Liste des activités
- a) Répondez à ces questions d'après l'article sur Esa-Pekka Salonen :
(i) Quel festival y est nommé ?
(ii) Quelle interprète est citée en premier ?
(iii) Qu'est-ce qui, d'après l'article, est plus rare que de croiser des chefs d'orchestre compositeurs ?
- b) Recopiez le passage de l'article sur Esa-Pekka Salonen situé entre "Esa-Pekka Salonen sait" et "choses à dire.", inclus, en remplaçant "interprètes" par "musiciens".

Salonen, un héros comme un autre - par Vincent Haegele

  Esa-Pekka Salonen sait s’entourer, c’est indéniable. Son parcours exceptionnel de chef d’orchestre lui a permis de trouver les interprètes idéaux de ses propres œuvres de compositeur. Et quels interprètes : Barbara Hannigan, Karii Kriikku, Leila Josefowicz, François Leleux… pour ne citer qu’eux. Des interprètes de qualité pour une musique exigeante, mais sans doute sujette à débats et controverses dans le cadre d’un festival tel que le Festival Présences. Il n’est pas rare de croiser des chefs d’orchestre compositeurs à leurs moments perdus (trouver des compositeurs rêvant d’être chefs d’orchestre pour diriger la musique des autres, c’est plus rare), mais en définitive, on ne regrettera pas que le talent de chef de Salonen soit mis au service de sa propre musique. D’autant qu’il a des choses à dire.

Données de coordonnées absolues en pixels
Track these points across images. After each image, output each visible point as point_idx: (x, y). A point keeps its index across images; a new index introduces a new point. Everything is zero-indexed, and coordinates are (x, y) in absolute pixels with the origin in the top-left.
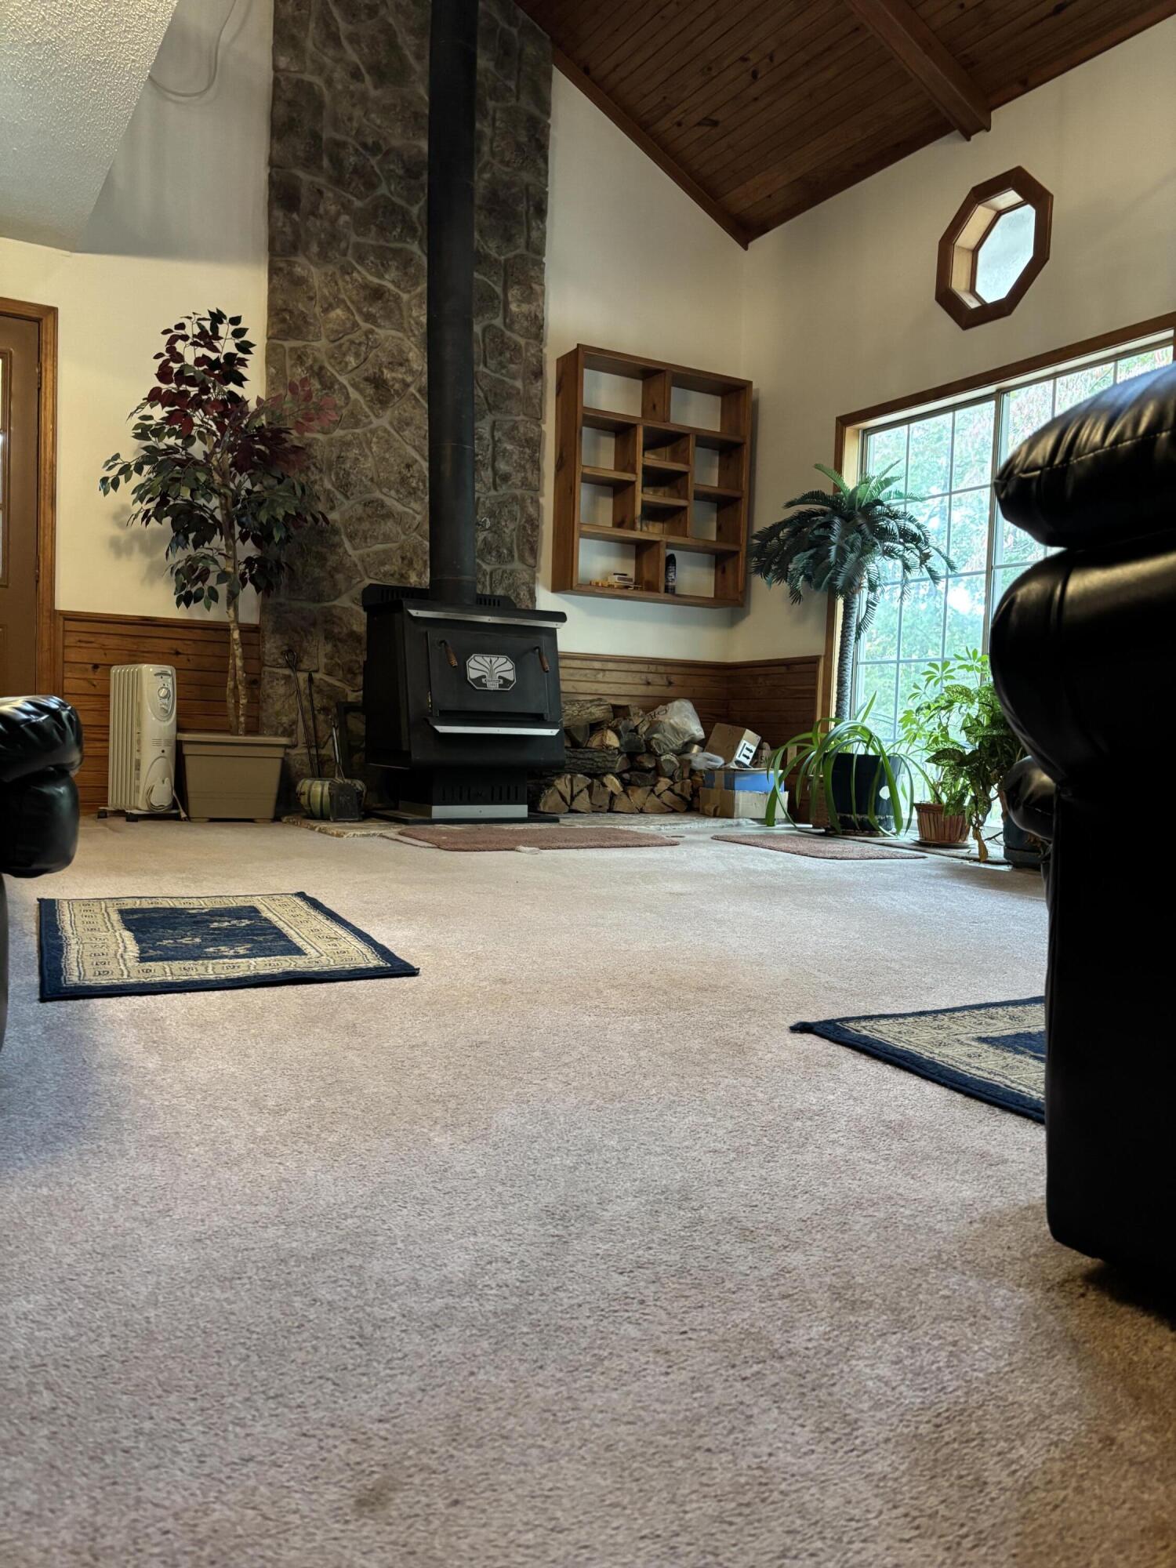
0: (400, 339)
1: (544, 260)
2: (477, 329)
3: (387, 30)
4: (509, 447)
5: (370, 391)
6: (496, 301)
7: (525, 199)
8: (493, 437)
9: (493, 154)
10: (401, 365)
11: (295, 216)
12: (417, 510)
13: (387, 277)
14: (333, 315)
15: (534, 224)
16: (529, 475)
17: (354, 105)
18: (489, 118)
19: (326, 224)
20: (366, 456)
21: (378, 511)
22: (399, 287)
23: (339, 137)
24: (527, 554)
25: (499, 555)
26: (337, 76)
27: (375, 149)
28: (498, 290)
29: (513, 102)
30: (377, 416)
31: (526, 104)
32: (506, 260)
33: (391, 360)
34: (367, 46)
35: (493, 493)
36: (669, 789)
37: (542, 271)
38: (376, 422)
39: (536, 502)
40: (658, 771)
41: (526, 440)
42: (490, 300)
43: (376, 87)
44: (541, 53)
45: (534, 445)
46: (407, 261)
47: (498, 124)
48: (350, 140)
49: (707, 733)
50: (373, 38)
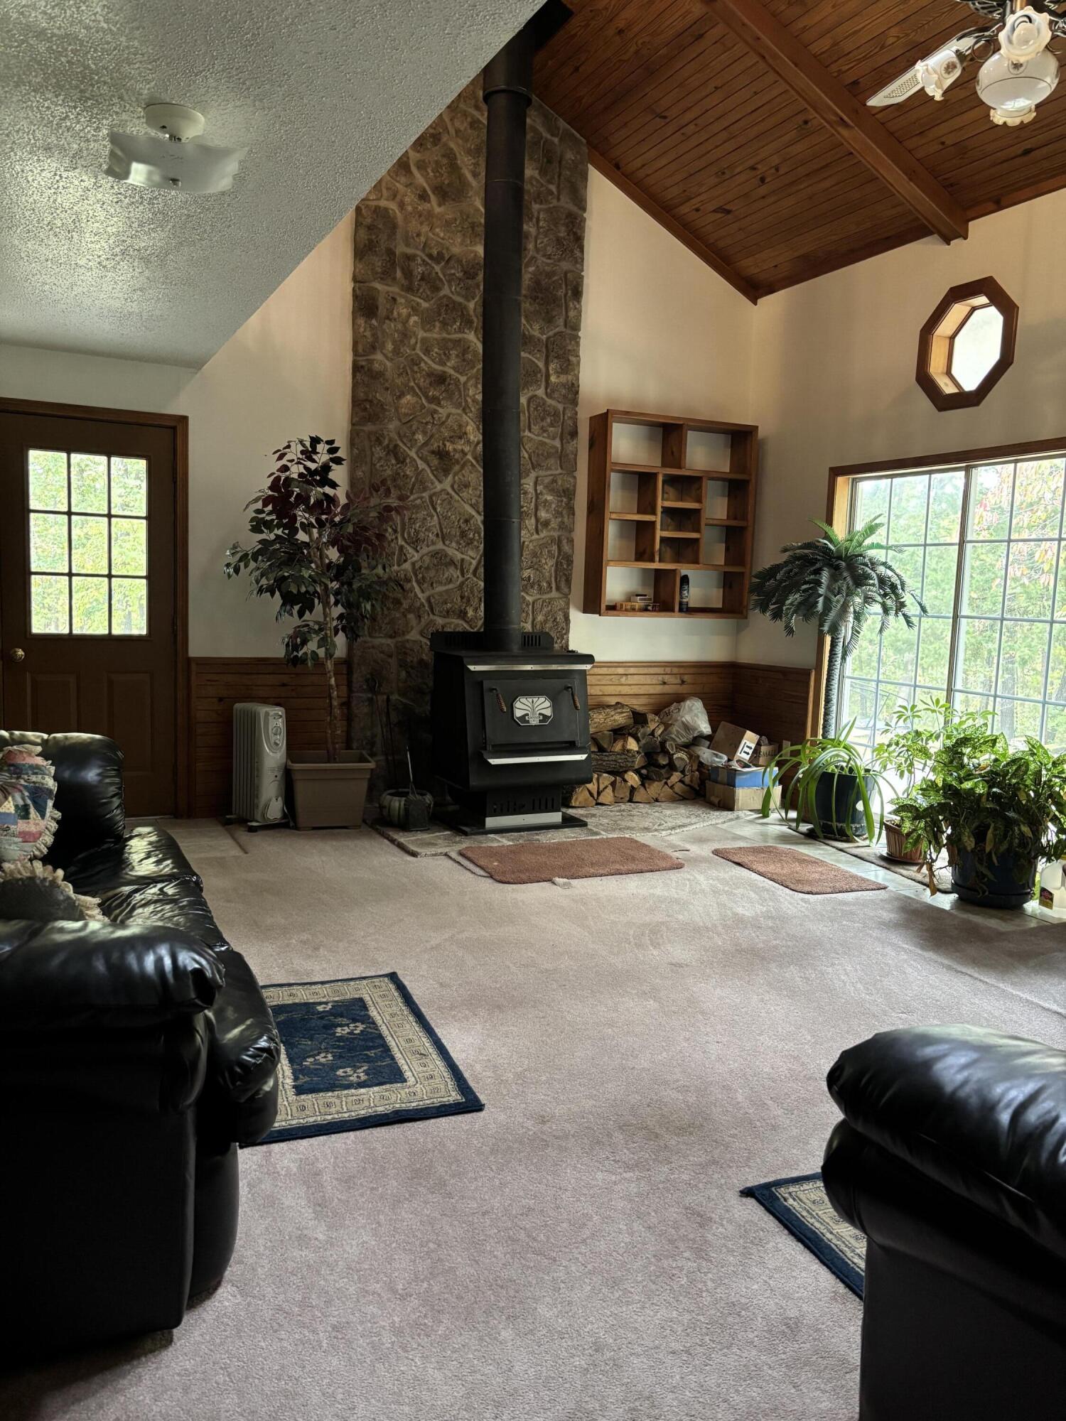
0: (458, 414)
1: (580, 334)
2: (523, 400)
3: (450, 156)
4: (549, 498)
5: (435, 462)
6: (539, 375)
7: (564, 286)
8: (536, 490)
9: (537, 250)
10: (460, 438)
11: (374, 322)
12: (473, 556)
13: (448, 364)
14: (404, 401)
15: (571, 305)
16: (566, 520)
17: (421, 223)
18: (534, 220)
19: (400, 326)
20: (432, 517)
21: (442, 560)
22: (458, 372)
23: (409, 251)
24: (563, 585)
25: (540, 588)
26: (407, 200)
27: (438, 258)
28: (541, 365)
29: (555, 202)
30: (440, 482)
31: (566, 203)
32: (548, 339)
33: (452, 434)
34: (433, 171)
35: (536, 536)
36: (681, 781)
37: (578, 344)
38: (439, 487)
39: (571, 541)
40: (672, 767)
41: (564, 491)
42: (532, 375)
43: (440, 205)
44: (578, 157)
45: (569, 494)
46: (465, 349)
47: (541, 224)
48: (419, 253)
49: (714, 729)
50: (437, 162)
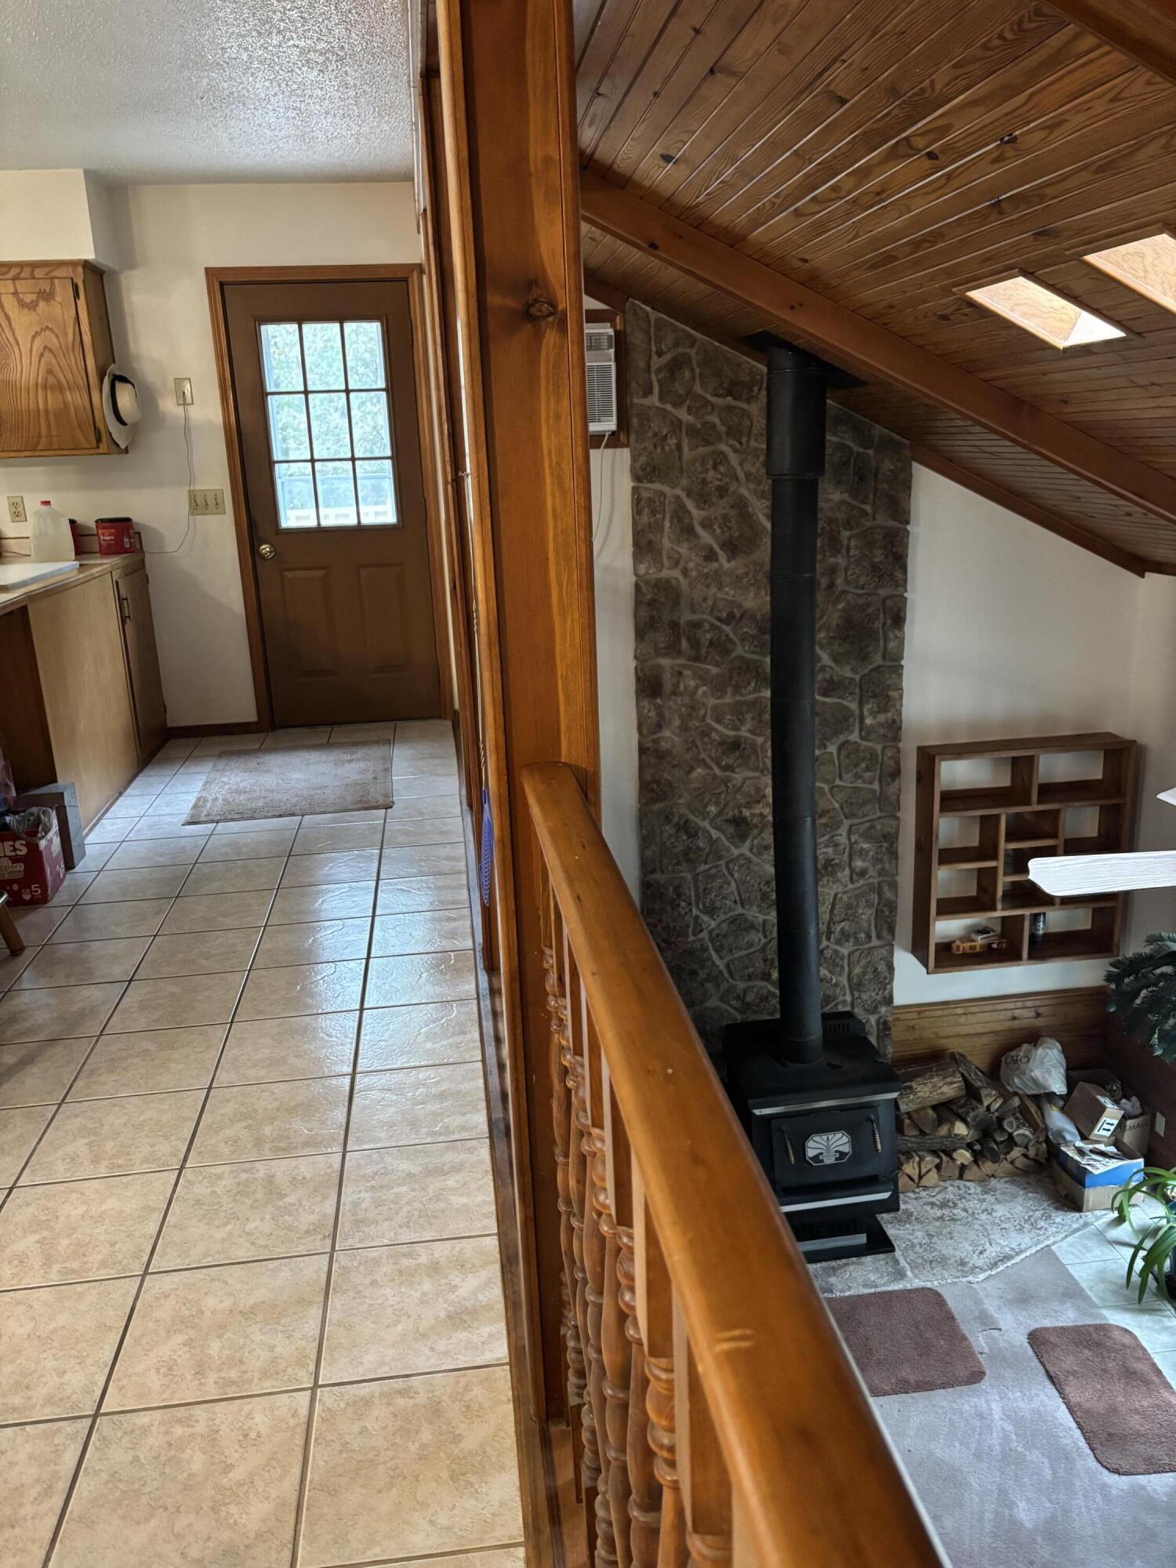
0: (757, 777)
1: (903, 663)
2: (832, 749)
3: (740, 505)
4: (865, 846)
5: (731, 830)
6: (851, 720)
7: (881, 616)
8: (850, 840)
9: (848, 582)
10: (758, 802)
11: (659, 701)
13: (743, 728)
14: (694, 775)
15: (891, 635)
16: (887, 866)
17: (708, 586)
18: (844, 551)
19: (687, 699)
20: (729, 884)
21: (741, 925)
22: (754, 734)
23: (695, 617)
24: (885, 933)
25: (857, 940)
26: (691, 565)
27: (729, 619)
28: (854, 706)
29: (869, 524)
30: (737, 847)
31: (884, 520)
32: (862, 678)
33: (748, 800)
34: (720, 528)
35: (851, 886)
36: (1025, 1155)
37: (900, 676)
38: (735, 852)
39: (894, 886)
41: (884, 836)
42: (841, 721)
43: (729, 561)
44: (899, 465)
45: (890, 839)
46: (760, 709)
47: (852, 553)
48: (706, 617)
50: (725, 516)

* * *

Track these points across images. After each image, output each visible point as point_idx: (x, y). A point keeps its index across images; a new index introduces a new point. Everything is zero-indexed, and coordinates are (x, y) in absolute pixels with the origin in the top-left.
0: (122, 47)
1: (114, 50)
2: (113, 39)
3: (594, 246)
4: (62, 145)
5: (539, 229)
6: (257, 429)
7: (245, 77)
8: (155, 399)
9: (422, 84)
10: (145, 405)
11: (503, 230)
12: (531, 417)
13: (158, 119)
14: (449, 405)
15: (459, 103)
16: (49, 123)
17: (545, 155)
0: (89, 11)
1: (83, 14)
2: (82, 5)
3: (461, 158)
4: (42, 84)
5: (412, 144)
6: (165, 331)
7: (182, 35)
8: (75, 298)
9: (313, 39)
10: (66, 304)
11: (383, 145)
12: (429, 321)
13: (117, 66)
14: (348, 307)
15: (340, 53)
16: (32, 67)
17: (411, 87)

Réponses par activité
- a)
(i) Le Festival Présences.
(ii) Barbara Hannigan.
(iii) Trouver des compositeurs rêvant d'être chefs d'orchestre pour diriger la musique des autres.

- b)
Esa-Pekka Salonen sait s’entourer, c’est indéniable. Son parcours exceptionnel de chef d’orchestre lui a permis de trouver les musiciens idéaux de ses propres œuvres de compositeur. Et quels musiciens : Barbara Hannigan, Karii Kriikku, Leila Josefowicz, François Leleux… pour ne citer qu’eux. Des musiciens de qualité pour une musique exigeante, mais sans doute sujette à débats et controverses dans le cadre d’un festival tel que le Festival Présences. Il n’est pas rare de croiser des chefs d’orchestre compositeurs à leurs moments perdus (trouver des compositeurs rêvant d’être chefs d’orchestre pour diriger la musique des autres, c’est plus rare), mais en définitive, on ne regrettera pas que le talent de chef de Salonen soit mis au service de sa propre musique. D’autant qu’il a des choses à dire.